Sautéed portobellos are delicious in ragouts; as a topping for polenta or pizza; or as a filling for fajitas, tacos, or quesadillas. The portobello mushroom stands up to the robust flavors in these quesadillas, all the while preserving its own steaklike texture.
Prep: 1 minute; Cook: 14 minutes
4 (8-inch) fat-free flour tortillas
Butter-flavored cooking spray
2 (4 1/2-inch) portobello caps, chopped
2 tablespoons light balsamic vinaigrette
1 cup no-salt-added black beans, rinsed and drained
1 (2-ounce) jar diced pimiento, drained
1 cup (4 ounces) preshredded reduced-fat 4-cheese Mexican blend cheese
1/4 cup thinly sliced green onions
Chopped fresh cilantro (optional)
How to Make It
Stack tortillas; microwave at HIGH 1 minute. Leave in microwave to keep warm while preparing filling.
Heat a large nonstick skillet over medium-high heat. Coat pan with cooking spray. Add mushrooms; sauté 2 minutes or until tender. Add vinaigrette, beans, and pimiento; cook 1 to 2 minutes, stirring constantly, or until liquid evaporates. Mash bean mixture slightly with a potato masher.
Spoon about 1/3 cup bean mixture onto each tortilla. Sprinkle evenly with cheese and onions. Fold tortillas in half.
Wipe skillet with paper towels; heat over medium heat. Coat pan with cooking spray. Place 2 quesadillas in pan; cook 2 to 3 minutes on each side or until golden and cheese melts. Repeat with remaining 2 quesadillas. Cut each quesadilla into 3 wedges. Serve immediately with salsa and cilantro, if desired.
Really solid. And a nice quick meal. I didn't have pimientos, so I added a touch of chili powder to the mushroom/bean mixture. Really balanced out the balsamic flavor. Used pepper jack cheese which also gave it a wee bit more kick. Served with pico de gallo, guacamole and sour cream. Will definitely add this to the regular week night rotation.
My family was definitely skeptical when they saw that the two main ingredients were mushrooms and beans (I tried to hide the ingredients until the mushing stage, but I was unsuccessful). After my husband and daughter reluctantly tried the quesadillas they were believers. My husband gave it two thumbs up and my daughter asked me if we could have it again tonight (just days after eating it the first time). I served it with salsa and guacamole.

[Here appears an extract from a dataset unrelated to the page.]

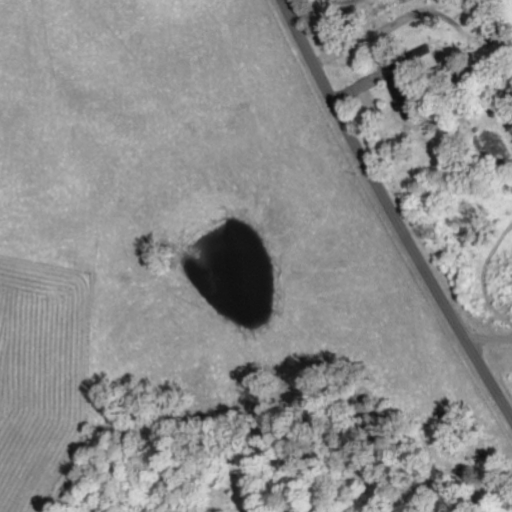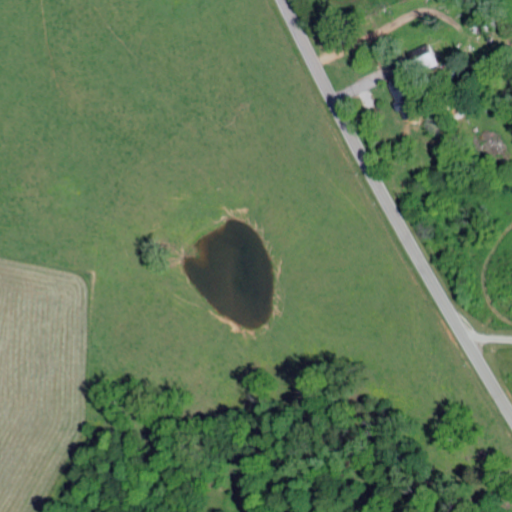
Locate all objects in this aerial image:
road: (336, 2)
building: (402, 88)
road: (392, 211)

This was excellent! I used bottled roasted bell peppers, because I had them on hand and Italian dressing for the same reason. I skipped the cheese and called it a burrito. My husband used it as a burger topper instead of cheese and was really impressed. LOVED how easy and quick it was.
This was delicious. I changed it a little bit; instead of the balsamic vinaigrette (I wasn't going to buy a bottle to use just two tablespoons!), I used the juice of 1/2 lime plus about 1/4 tsp each of cumin, chili powder and salt. I added the cilantro with the green onions inside the tortilla. I used regular tortillas and full fat cheese (because that's what I had). Even so, I think this was a healthy, fresh weeknight meal.

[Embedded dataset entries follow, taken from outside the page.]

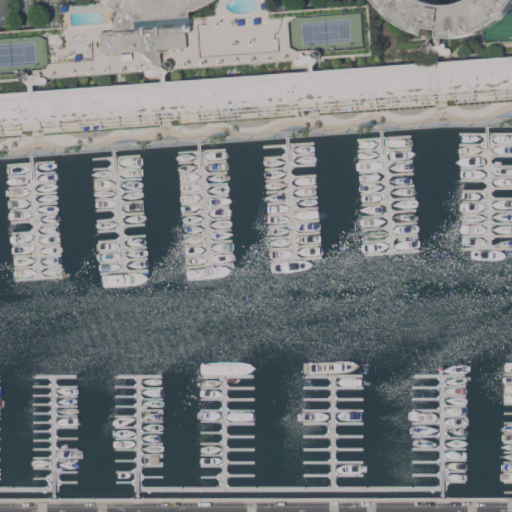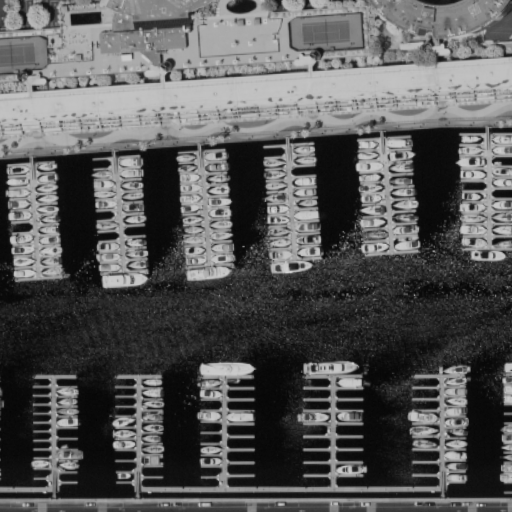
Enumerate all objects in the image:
road: (5, 6)
building: (447, 15)
building: (150, 27)
park: (322, 33)
park: (21, 54)
building: (233, 55)
building: (255, 91)
building: (270, 109)
pier: (485, 134)
road: (255, 136)
pier: (384, 138)
pier: (288, 145)
pier: (485, 145)
pier: (202, 150)
pier: (370, 150)
pier: (398, 150)
pier: (289, 156)
pier: (485, 156)
pier: (116, 157)
pier: (371, 161)
pier: (190, 162)
pier: (214, 162)
pier: (399, 162)
pier: (30, 163)
pier: (302, 165)
pier: (500, 166)
pier: (117, 168)
pier: (474, 168)
pier: (277, 169)
pier: (372, 171)
pier: (191, 172)
pier: (215, 173)
pier: (400, 174)
pier: (31, 175)
pier: (303, 176)
pier: (500, 177)
pier: (105, 179)
pier: (129, 179)
pier: (278, 180)
pier: (474, 181)
pier: (44, 182)
pier: (191, 182)
pier: (373, 182)
pier: (216, 184)
pier: (488, 185)
pier: (401, 186)
pier: (21, 187)
pier: (304, 187)
pier: (500, 188)
pier: (106, 189)
pier: (387, 190)
pier: (130, 191)
pier: (279, 191)
pier: (475, 191)
pier: (45, 193)
pier: (192, 193)
pier: (374, 193)
pier: (217, 196)
pier: (291, 197)
pier: (22, 198)
pier: (305, 198)
pier: (107, 199)
pier: (401, 199)
pier: (500, 199)
pier: (131, 202)
pier: (475, 202)
pier: (46, 203)
pier: (193, 203)
pier: (205, 203)
pier: (279, 203)
pier: (375, 204)
pier: (217, 207)
pier: (107, 209)
pier: (119, 209)
pier: (305, 209)
pier: (22, 210)
pier: (402, 211)
pier: (500, 211)
pier: (132, 213)
pier: (194, 213)
pier: (475, 213)
pier: (35, 214)
pier: (46, 214)
pier: (280, 214)
pier: (376, 216)
pier: (218, 218)
pier: (108, 220)
pier: (23, 221)
pier: (306, 221)
pier: (47, 224)
pier: (195, 224)
pier: (403, 224)
pier: (487, 224)
pier: (133, 225)
pier: (281, 226)
pier: (377, 229)
pier: (109, 230)
pier: (219, 230)
pier: (24, 233)
pier: (307, 233)
pier: (48, 234)
pier: (195, 235)
pier: (134, 236)
pier: (404, 236)
pier: (487, 236)
pier: (282, 237)
pier: (110, 241)
pier: (220, 241)
pier: (377, 241)
pier: (24, 243)
pier: (49, 245)
pier: (196, 245)
pier: (135, 247)
pier: (296, 247)
pier: (487, 249)
pier: (111, 251)
pier: (392, 253)
pier: (209, 254)
pier: (37, 255)
pier: (296, 259)
pier: (124, 261)
pier: (38, 266)
pier: (209, 266)
pier: (124, 272)
pier: (39, 278)
pier: (111, 374)
pier: (270, 374)
pier: (442, 374)
pier: (508, 374)
pier: (38, 375)
pier: (187, 375)
pier: (357, 375)
pier: (38, 384)
pier: (111, 384)
pier: (187, 384)
pier: (442, 384)
pier: (508, 384)
pier: (271, 385)
pier: (357, 385)
pier: (111, 392)
pier: (187, 392)
pier: (38, 393)
pier: (271, 394)
pier: (508, 394)
pier: (357, 395)
pier: (442, 395)
pier: (38, 401)
pier: (111, 401)
pier: (175, 401)
pier: (198, 404)
pier: (271, 404)
pier: (357, 404)
pier: (442, 404)
pier: (508, 404)
pier: (37, 410)
pier: (112, 410)
pier: (175, 410)
pier: (271, 413)
pier: (356, 413)
pier: (442, 413)
pier: (508, 413)
pier: (198, 414)
pier: (175, 418)
pier: (38, 419)
pier: (112, 419)
pier: (508, 422)
pier: (198, 423)
pier: (271, 423)
pier: (357, 423)
pier: (442, 423)
pier: (38, 427)
pier: (112, 427)
pier: (175, 427)
pier: (198, 432)
pier: (357, 432)
pier: (272, 433)
pier: (442, 433)
pier: (508, 433)
pier: (111, 435)
pier: (271, 435)
pier: (442, 435)
pier: (37, 436)
pier: (38, 436)
pier: (112, 436)
pier: (175, 436)
pier: (186, 436)
pier: (356, 436)
pier: (272, 442)
pier: (198, 443)
pier: (356, 443)
pier: (442, 443)
pier: (508, 443)
pier: (38, 445)
pier: (112, 446)
pier: (175, 446)
pier: (198, 452)
pier: (442, 452)
pier: (508, 452)
pier: (271, 453)
pier: (357, 453)
pier: (38, 455)
pier: (111, 455)
pier: (175, 455)
pier: (198, 462)
pier: (271, 462)
pier: (357, 462)
pier: (442, 462)
pier: (508, 462)
pier: (38, 464)
pier: (112, 464)
pier: (175, 464)
pier: (198, 472)
pier: (271, 472)
pier: (356, 472)
pier: (442, 472)
pier: (508, 472)
pier: (38, 473)
pier: (111, 473)
pier: (175, 474)
pier: (271, 481)
pier: (38, 482)
pier: (111, 482)
pier: (356, 482)
pier: (442, 482)
pier: (508, 482)
pier: (187, 483)
pier: (38, 492)
pier: (111, 492)
pier: (187, 492)
pier: (271, 492)
pier: (356, 492)
pier: (442, 492)
pier: (508, 492)
road: (256, 509)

Mmmmmmmexican! What a great fix for a quesadilla quraving! I cut the recipe in half to make 2 servings which I promptly ate with salsa, cilantro, and plain non-fat Greek yogurt (instead of sour cream). Too bad my hubby won't get to have any this go around. I'll definitely make these again for the both of us!
These are a great veg option and easy to make. I don't like cilantro, so I omitted it and I don't think it made a difference because I thought they were very tasty. Also, I made them on small corn tortillas and it worked out perfectly...made 3 quesadillas. I could have stretched the filling to fill 4, but I only had 6 tortillas.